Drugs for reducing iron in people with acute stroke

Background

Brain damage after stroke is complex, and consists of both direct and delayed damage. A disturbance in local iron levels may be linked to delayed brain damage. Therefore, limiting iron toxicity is a potential target in the treatment of people with stroke. Iron-chelating drugs are able to bind excess iron in blood and in local tissue, and may reduce iron accumulation and iron-related brain injury. In animal studies, iron-chelating drugs have been shown to protect brain cells after occurrence of stroke.

Search date

The updated search was performed on 2 September 2019.

Study characteristics

We identified two trials, with 333 participants in total, which investigated the effectiveness on good clinical outcome of iron chelation therapy with deferoxamine for acute stroke. Both trials studied the effect in people who had bleeding in the brain, a subset of acute stroke.

Key results

With the limitation that studies could not be pooled, the data did not show any difference in good neurological outcome between groups. Both studies reported that administration of deferoxamine was safe. Oedema formation around the haematoma was slightly reduced in the deferoxamine group in one study, but not in the other.

Certainty of the evidence

The certainty of the evidence for the use of deferoxamine for the improvement of neurological outcome in spontaneous intracerebral haemorrhage is low. This is based on two small studies with short follow-up, and with differences in outcome measurement. Limited evidence was available regarding side effects. The added value of iron-chelating therapy in people with ischaemic stroke or subarachnoid haemorrhage remains unknown.

Authors' conclusions: 

We identified two eligible RCTs for assessment. We could not demonstrate any benefit for the use of iron chelators in spontaneous intracerebral haemorrhage. The added value of iron-chelating therapy in people with ischaemic stroke or subarachnoid haemorrhage remains unknown.

Read the full abstract...
Background: 

Stroke is the second leading cause of death and a major cause of morbidity worldwide. Retrospective clinical and animal studies have demonstrated neuroprotective effects of iron chelators in people with haemorrhagic or ischaemic stroke. This is the first update of the original Cochrane Review published in 2012.

Objectives: 

To evaluate the effectiveness and safety of iron-chelating drugs in people with acute stroke.

Search strategy: 

We searched the Cochrane Stroke Group Trials Register (2 September 2019), the Cochrane Central Register of Controlled Trials (CENTRAL) (The Cochrane Library 2019, Issue 9; 2 September 2019), MEDLINE Ovid (2 September 2019), Embase Ovid (2 September 2019), and Science Citation Index (2 September 2019). We also searched ongoing trials registers.

Selection criteria: 

We included randomised controlled trials (RCTs) of iron chelators versus no iron chelators or placebo for the treatment of acute stroke, including subarachnoid haemorrhage.

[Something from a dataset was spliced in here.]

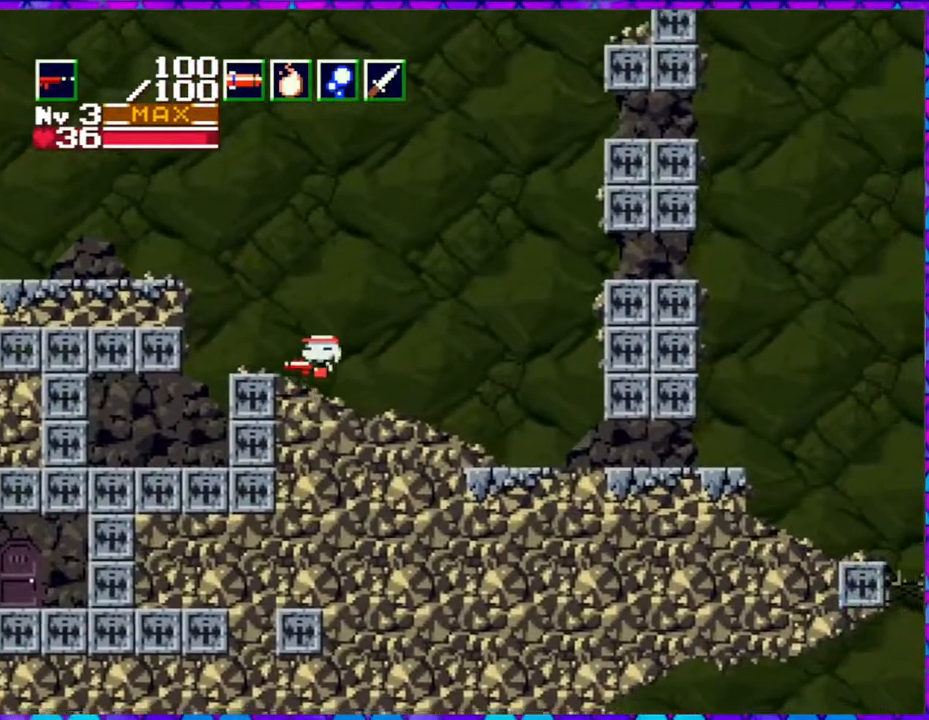
{"buttons": ["B", "DPAD_LEFT"], "right_stick": "center", "events": []}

Data collection and analysis: 

Two review authors independently screened the search results. We obtained the full texts of potentially relevant studies and evaluated them for eligibility. We assessed risk of bias using the Cochrane 'Risk of bias' tool, and the certainty of evidence using the GRADE approach.

Main results: 

Two RCTs (333 participants) were eligible for inclusion; both compared the iron-chelating agent deferoxamine against placebo. Both studies evaluated participants with spontaneous intracerebral haemorrhage. We assessed one study to have a low risk of bias; the other study had potential sources of bias.

The limited and heterogeneous data did not allow for meta-analysis of the outcome parameters. The evidence suggests that administration of deferoxamine may result in little to no difference in deaths (8% in placebo vs 8% in deferoxamine at 180 days; 1 RCT, 291 participants; low-certainty evidence). These RCTs suggest that there may be little to no difference in good functional outcome (modified Rankin Scale score 0 to 2) between groups at 30, 90 and 180 days (placebo vs deferoxamine: 67% vs 57% at 30 days and 36% vs 45% at 180 days; 2 RCTs, 333 participants; low-certainty evidence). One RCT suggests that administration of deferoxamine may not increase the number of serious adverse events or deaths (placebo vs deferoxamine: 33% vs 27% at 180 days; risk ratio 0.81, 95 % confidence interval 0.57 to 1.16; 1 RCT, 291 participants; low-certainty evidence). No data were available on any deaths within the treatment period. Deferoxamine may result in little to no difference in the evolution of National Institute of Health Stroke Scale scores from baseline to 90 days (placebo vs deferoxamine: 13 to 4 vs 13 to 3; P = 0.37; 2 RCTs, 333 participants; low-certainty evidence). Deferoxamine may slightly reduce relative oedema surrounding intracerebral haemorrhage at 15 days (placebo vs deferoxamine: 1.91 vs 10.26; P = 0.042; 2 RCTs, 333 participants; low-certainty evidence). Neither study reported quality of life.